» **Text excerpt**:
++++
Currency Market Analysis
Nov 30, 2021 | Currency Market Analysis
Money markets have already priced out an interest rate hike by the Bank of England (BoE) in December, which has added to sterling’s depreciation against the USD, EUR, JPY and CHF. Will the BoE refrain from rate hikes for longer now the economic recovery is in jeopardy?
It’s not just a conundrum for the UK central bank, but for central banks globally. New lockdowns to curb the spread of the new variant of concern would threaten economic growth whilst also adding to inflationary pressures. Thus, stagflation fears will likely grip policymakers once again depending on the stringency of potential lockdown measures to come. Volatility was already spiking higher across multiple gauges amidst monetary policy divergences as central banks began their tightening cycle. Those currencies that were benefiting from an expected faster rate hike cycle, such as the pound, could come under additional selling pressure if the BoE stands pat for longer.
GBP/USD has rebounded from fresh 2021 lows, but remains over 2.5% lower this month, and could face its worth month this year if it finishes below $1.33 today. Meanwhile, although GBP/EUR has reversed from 18-month highs, the currency pair is nearly 6% higher than this time last year and 5% above its 5-year average rate.
++++
» **Extracted records**:
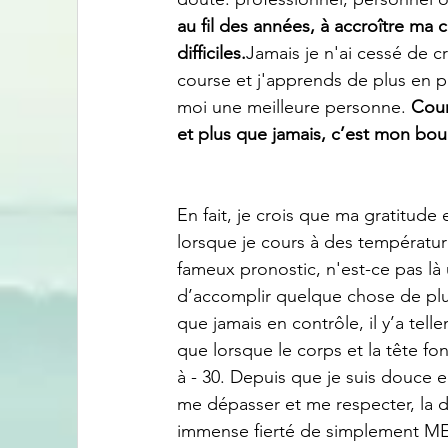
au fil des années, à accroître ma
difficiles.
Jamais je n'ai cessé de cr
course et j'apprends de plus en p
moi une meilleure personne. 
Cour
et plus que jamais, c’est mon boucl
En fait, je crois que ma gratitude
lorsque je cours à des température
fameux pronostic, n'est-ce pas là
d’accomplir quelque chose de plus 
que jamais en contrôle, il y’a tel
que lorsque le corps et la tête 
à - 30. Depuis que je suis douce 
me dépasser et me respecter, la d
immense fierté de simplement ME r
++++
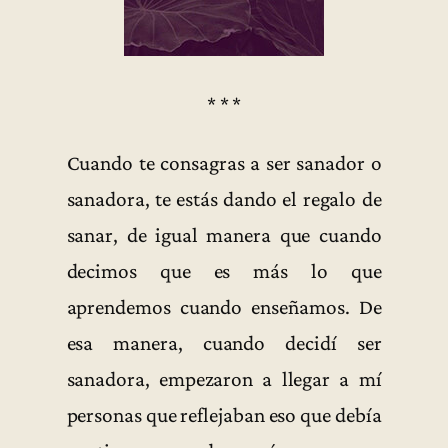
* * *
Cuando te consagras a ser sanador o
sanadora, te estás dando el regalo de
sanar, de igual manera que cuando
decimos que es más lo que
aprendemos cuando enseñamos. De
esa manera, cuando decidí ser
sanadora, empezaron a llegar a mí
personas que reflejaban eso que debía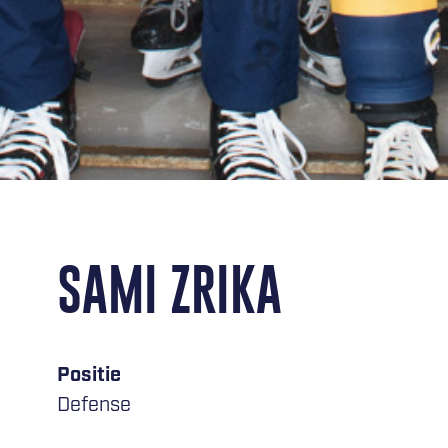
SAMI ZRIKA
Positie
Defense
++++
» **Work task 1**: According to the currency market analysis, which central bank's December interest rate hike have money markets already priced out?
» **Work task 2**: Please rewrite the currency market analysis starting at "It’s not just" and ending at "pat for longer.", with "stagflation" changed to "recession".

» **Answer space 1**: The Bank of England (BoE).

» **Answer space 2**:
It’s not just a conundrum for the UK central bank, but for central banks globally. New lockdowns to curb the spread of the new variant of concern would threaten economic growth whilst also adding to inflationary pressures. Thus, recession fears will likely grip policymakers once again depending on the stringency of potential lockdown measures to come. Volatility was already spiking higher across multiple gauges amidst monetary policy divergences as central banks began their tightening cycle. Those currencies that were benefiting from an expected faster rate hike cycle, such as the pound, could come under additional selling pressure if the BoE stands pat for longer.